**Problem statement**
Scan the records below, and wherever a line has the word "Configuring", pull it out.

**Data for analysis**
· · · ·

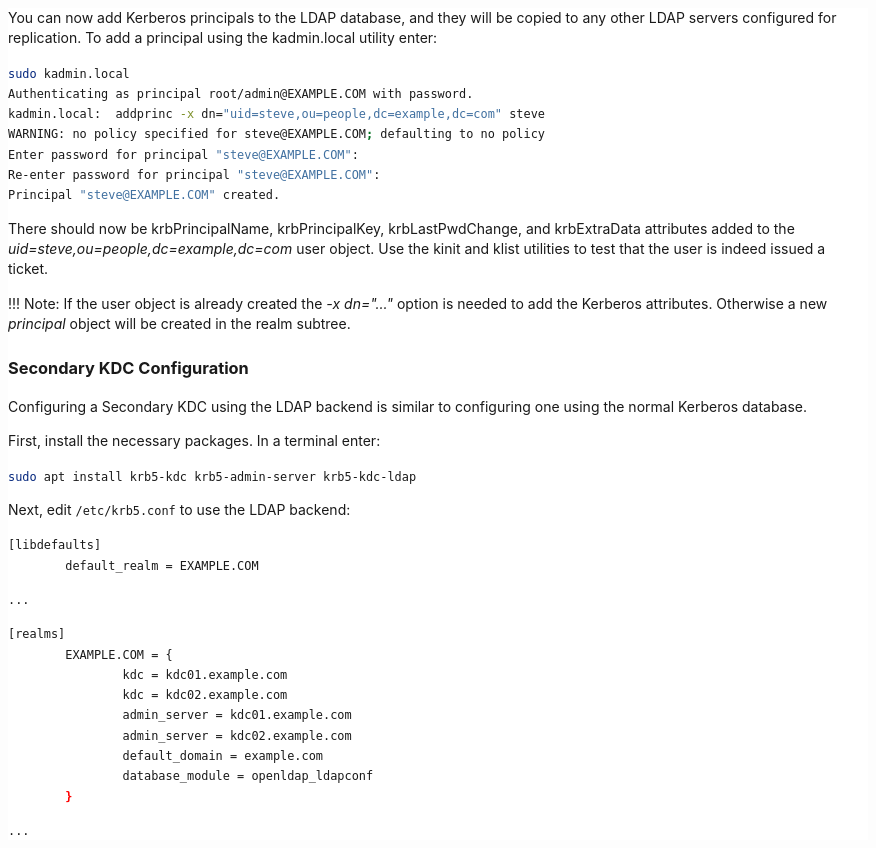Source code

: You can now add Kerberos principals to the LDAP database, and they will be
copied to any other LDAP servers configured for replication. To add a
principal using the kadmin.local utility enter:

```bash
sudo kadmin.local
Authenticating as principal root/admin@EXAMPLE.COM with password.
kadmin.local:  addprinc -x dn="uid=steve,ou=people,dc=example,dc=com" steve
WARNING: no policy specified for steve@EXAMPLE.COM; defaulting to no policy
Enter password for principal "steve@EXAMPLE.COM": 
Re-enter password for principal "steve@EXAMPLE.COM": 
Principal "steve@EXAMPLE.COM" created.
```

There should now be krbPrincipalName, krbPrincipalKey, krbLastPwdChange, and
krbExtraData attributes added to the *uid=steve,ou=people,dc=example,dc=com*
user object. Use the kinit and klist utilities to test that the user is indeed
issued a ticket.

!!! Note: If the user object is already created the *-x dn="..."* option is needed to
add the Kerberos attributes. Otherwise a new *principal* object will be
created in the realm subtree.

### Secondary KDC Configuration 
Configuring a Secondary KDC using the LDAP backend is similar to configuring
one using the normal Kerberos database.

First, install the necessary packages. In a terminal enter:

```bash
sudo apt install krb5-kdc krb5-admin-server krb5-kdc-ldap
```

Next, edit `/etc/krb5.conf` to use the LDAP backend:

```bash
[libdefaults]
        default_realm = EXAMPLE.COM
```

```bash
...
```

```bash
[realms]
        EXAMPLE.COM = {
                kdc = kdc01.example.com
                kdc = kdc02.example.com
                admin_server = kdc01.example.com
                admin_server = kdc02.example.com
                default_domain = example.com
                database_module = openldap_ldapconf
        }
```

```bash
...
```


  [RFC4510]: http://tools.ietf.org/html/rfc4510
  [RFC2849]: http://tools.ietf.org/html/rfc2849
  [bug]: https://bugs.launchpad.net/ubuntu/+source/apparmor/+bug/1392018
  [slapd-config]: http://manpages.ubuntu.com/manpages/en/man5/slapd-config.5.html
  [Installation]: #openldap-server-installation
  [slapd.access]: http://manpages.ubuntu.com/manpages/en/man5/slapd.access.5.html
  [Replication]: #openldap-server-replication
  [TLS]: #openldap-tls
  [Samba and LDAP]: #samba-ldap
  [www.openldap.org]: http://www.openldap.org/
  [LDAP for Rocket Scientists]: http://www.zytrax.com/books/ldap/
  [OpenLDAP wiki]: https://help.ubuntu.com/community/OpenLDAPServer
  [LDAP System Administration]: http://www.oreilly.com/catalog/ldapsa/
  [Mastering OpenLDAP]: http://www.packtpub.com/OpenLDAP-Developers-Server-Open-Source-Linux/book
  [OpenLDAP Server]: #openldap-server
  [Modifying the slapd Configuration Database]: #openldap-configuration
  [???]: #samba
  [Samba HOWTO Collection]: http://samba.org/samba/docs/man/Samba-HOWTO-Collection/
  [passdb section]: http://samba.org/samba/docs/man/Samba-HOWTO-Collection/passdb.html
  [Linux Samba-OpenLDAP HOWTO]: http://download.gna.org/smbldap-tools/docs/samba-ldap-howto/
  [Samba Ubuntu community documentation]: https://help.ubuntu.com/community/Samba#samba-ldap
  [1]: #dns-primarymaster-configuration
  [2]: #NTP
  [3]: #dns
  [4]: #kerberos-server-installation
  [MIT Kerberos]: http://web.mit.edu/Kerberos/
  [Ubuntu Wiki Kerberos]: https://help.ubuntu.com/community/Kerberos
  [Kerberos: The Definitive Guide]: http://oreilly.com/catalog/9780596004033/
  [Freenode]: http://freenode.net/
  [Kerberos Admin Guide]: http://web.mit.edu/Kerberos/krb5-1.6/krb5-1.6.3/doc/krb5-admin.html#Configuring-Kerberos-with-OpenLDAP-back_002dend
  [Section 5.6]: http://web.mit.edu/Kerberos/krb5-1.6/krb5-1.6.3/doc/krb5-admin.html#Global-Operations-on-the-Kerberos-LDAP-Database
  [kdb5\_ldap\_util man page]: http://manpages.ubuntu.com/manpages/&distro-short-codename;/en/man8/kdb5_ldap_util.8.html
  [krb5.conf man page]: http://manpages.ubuntu.com/manpages/&distro-short-codename;/en/man5/krb5.conf.5.html
  [Kerberos and LDAP]: https://help.ubuntu.com/community/Kerberos#kerberos-ldap
  [SSSD Project]: https://fedorahosted.org/sssd
  [DNS Server Configuration guidelines]: http://www.ucs.cam.ac.uk/support/windows-support/winsuptech/activedir/dnsconfig
  [Active Directory DNS Zone Entries]: https://technet.microsoft.com/en-us/library/cc759550%28v=ws.10%29.aspx
  [Kerberos config options]: http://web.mit.edu/kerberos/krb5-1.12/doc/admin/conf_files/krb5_conf.html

· · · ·

**Expected answer**
Configuring a Secondary KDC using the LDAP backend is similar to configuring
  [Kerberos Admin Guide]: http://web.mit.edu/Kerberos/krb5-1.6/krb5-1.6.3/doc/krb5-admin.html#Configuring-Kerberos-with-OpenLDAP-back_002dend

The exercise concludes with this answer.